§ About this exercise
Tally every line of the listing where the string "codeMsgs" is found, and state the total alone.

Top of Records provided

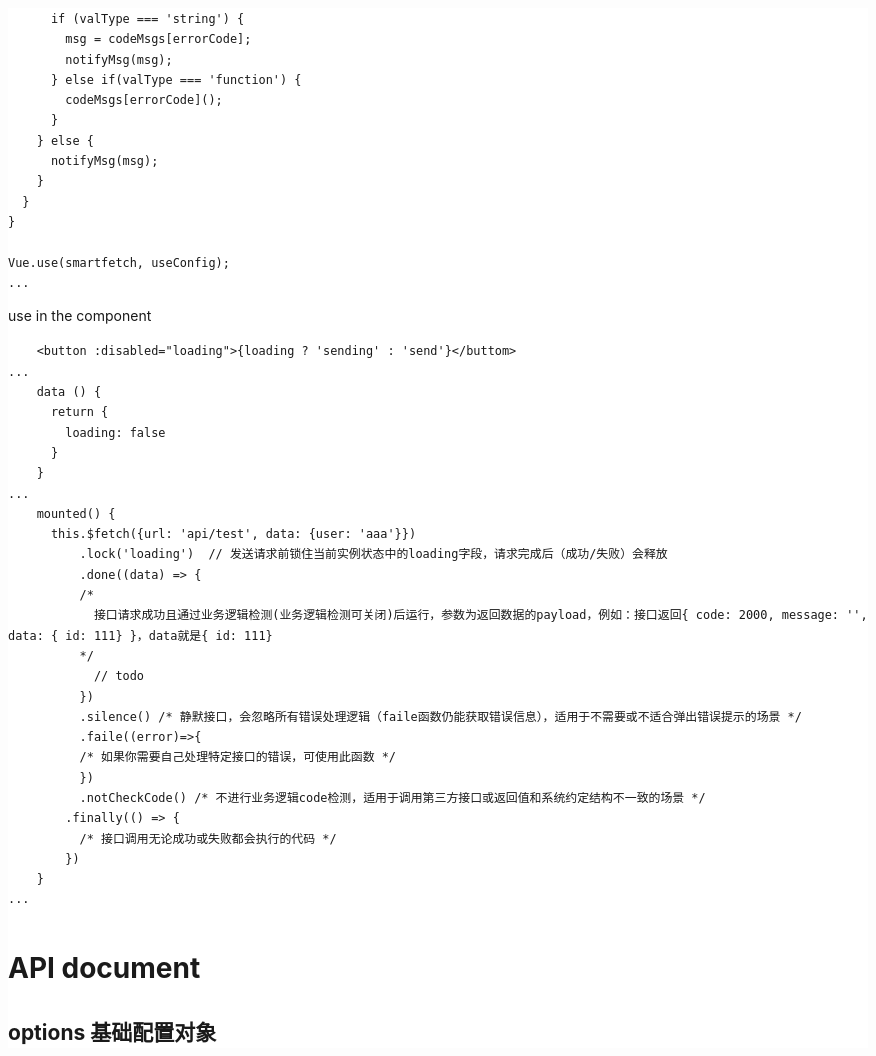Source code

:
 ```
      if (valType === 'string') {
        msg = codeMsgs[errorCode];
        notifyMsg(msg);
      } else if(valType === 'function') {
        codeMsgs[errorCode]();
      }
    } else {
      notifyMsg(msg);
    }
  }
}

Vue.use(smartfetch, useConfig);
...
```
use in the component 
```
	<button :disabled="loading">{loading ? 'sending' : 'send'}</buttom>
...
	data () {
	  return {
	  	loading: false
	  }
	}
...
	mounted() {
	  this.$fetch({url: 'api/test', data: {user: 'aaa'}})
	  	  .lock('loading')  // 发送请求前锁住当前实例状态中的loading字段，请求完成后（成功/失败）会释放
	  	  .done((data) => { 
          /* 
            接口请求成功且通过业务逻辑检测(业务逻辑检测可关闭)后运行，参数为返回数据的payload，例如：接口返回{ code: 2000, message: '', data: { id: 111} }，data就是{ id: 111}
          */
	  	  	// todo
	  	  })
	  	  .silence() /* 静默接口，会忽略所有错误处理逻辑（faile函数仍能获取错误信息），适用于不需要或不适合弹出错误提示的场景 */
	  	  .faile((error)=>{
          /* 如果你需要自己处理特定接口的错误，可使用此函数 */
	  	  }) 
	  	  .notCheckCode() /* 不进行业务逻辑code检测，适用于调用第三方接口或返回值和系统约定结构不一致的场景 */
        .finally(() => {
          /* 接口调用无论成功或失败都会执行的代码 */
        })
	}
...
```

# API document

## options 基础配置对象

Bottom of Records provided

§ Output for this exercise
2